* Task goal
Print the line that contains "本書は、各言語、サービスの有用なライブラリ機能・モジュールを記録します。" and every line that follows it in the data below, ending with the final line; include nothing else.

=== Data ===

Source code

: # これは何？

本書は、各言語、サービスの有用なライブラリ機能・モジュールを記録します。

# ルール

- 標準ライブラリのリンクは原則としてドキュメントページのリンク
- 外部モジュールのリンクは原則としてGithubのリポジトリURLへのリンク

===

* Reply to the task
本書は、各言語、サービスの有用なライブラリ機能・モジュールを記録します。

# ルール

- 標準ライブラリのリンクは原則としてドキュメントページのリンク
- 外部モジュールのリンクは原則としてGithubのリポジトリURLへのリンク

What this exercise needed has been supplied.